Le paradoxe de l'énergie
La comparaison devient plus nette quand on examine les composantes de l'inflation. Le taux de croissance annuel des prix de l'énergie en France en juillet est de +12,4%, supérieur à ce qui a été observé dans la plupart des autres pays de la zone euro. Pourtant, cet effet n'a pas entraîné une inflation globale plus élevée que celle de nombreux voisins.
« Le taux de croissance annuelle des prix de l’énergie en France en juillet, (…) avec +12,4%, a en effet été supérieur à ce qui a été enregistré chez la plupart des autres pays de la zone euro »,
Le rôle clé de l'inflation hors énergie
C’est la progression des prix hors énergie qui permet d'expliquer la bonne tenue de l'inflation française.

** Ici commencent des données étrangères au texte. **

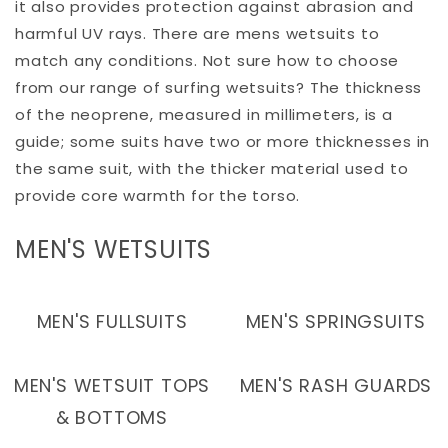
it also provides protection against abrasion and
harmful UV rays. There are mens wetsuits to
match any conditions. Not sure how to choose
from our range of surfing wetsuits? The thickness
of the neoprene, measured in millimeters, is a
guide; some suits have two or more thicknesses in
the same suit, with the thicker material used to
provide core warmth for the torso.
C
MEN'S WETSUITS
O
L
MEN'S FULLSUITS
MEN'S SPRINGSUITS
L
E
MEN'S WETSUIT TOPS
MEN'S RASH GUARDS
C
& BOTTOMS
T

En juillet, l'inflation hors énergie est de 1,4% en France, nettement inférieure à celle de l'Espagne (3,3%) ou de la Belgique (2,6%), et aussi plus basse que l'Allemagne (2,4%), le Luxembourg et les Pays-Bas (2,3% chacun) ; l'Italie se situe à 1,7%.
| Pays | Inflation totale (juillet) | Inflation hors énergie |
|---|---|---|
| France | 2,4% | 1,4% |
| Zone euro (moyenne) | 2,9% | — |
| Espagne | 3,8% | 3,3% |
| Belgique | 3,5% | 2,6% |
| Allemagne | — | 2,4% |
| Luxembourg | — | 2,3% |
| Pays-Bas | — | 2,3% |
| Italie | — | 1,7% |
Des facteurs structurels en France
Plusieurs éléments expliquent cette résistance des prix hors énergie :
- Des hausses salariales modestes qui limitent la pression sur les coûts de production et, en bout de chaîne, sur les prix aux consommateurs.
- Une forte concurrence dans la distribution, notamment dans l'alimentaire, qui contraint les enseignes à maintenir les prix bas pour préserver les parts de marché.
- Des trajectoires différentes selon les postes : l'alimentation, l'alcool et le tabac ont vu leur hausse annuelle limitée en France à 1,2%, un rythme plus faible que dans de nombreux pays.
Conséquences pour le pouvoir d'achat et la politique économique
Pour les ménages, une inflation globale plus faible se traduit par un maintien relatif du pouvoir d'achat, surtout si les prix hors énergie restent contenus. Pour les décideurs publics et la Banque centrale, ces écarts européens influencent l'analyse des pressions inflationnistes et les décisions en matière de taux d'intérêt ou d'interventions sectorielles. Enfin, pour les entreprises, en particulier la grande distribution, la concurrence pousse à des stratégies de prix agressives qui peuvent continuer à contenir l'inflation domestique.
Conclusion
La France se distingue en juillet par une inflation annuelle modérée de 2,4%, malgré une forte hausse des prix de l'énergie. C'est la capacité à maîtriser les prix hors énergie — via des salaires contenus et une concurrence marquée — qui explique en grande partie cet écart par rapport à ses voisins européens.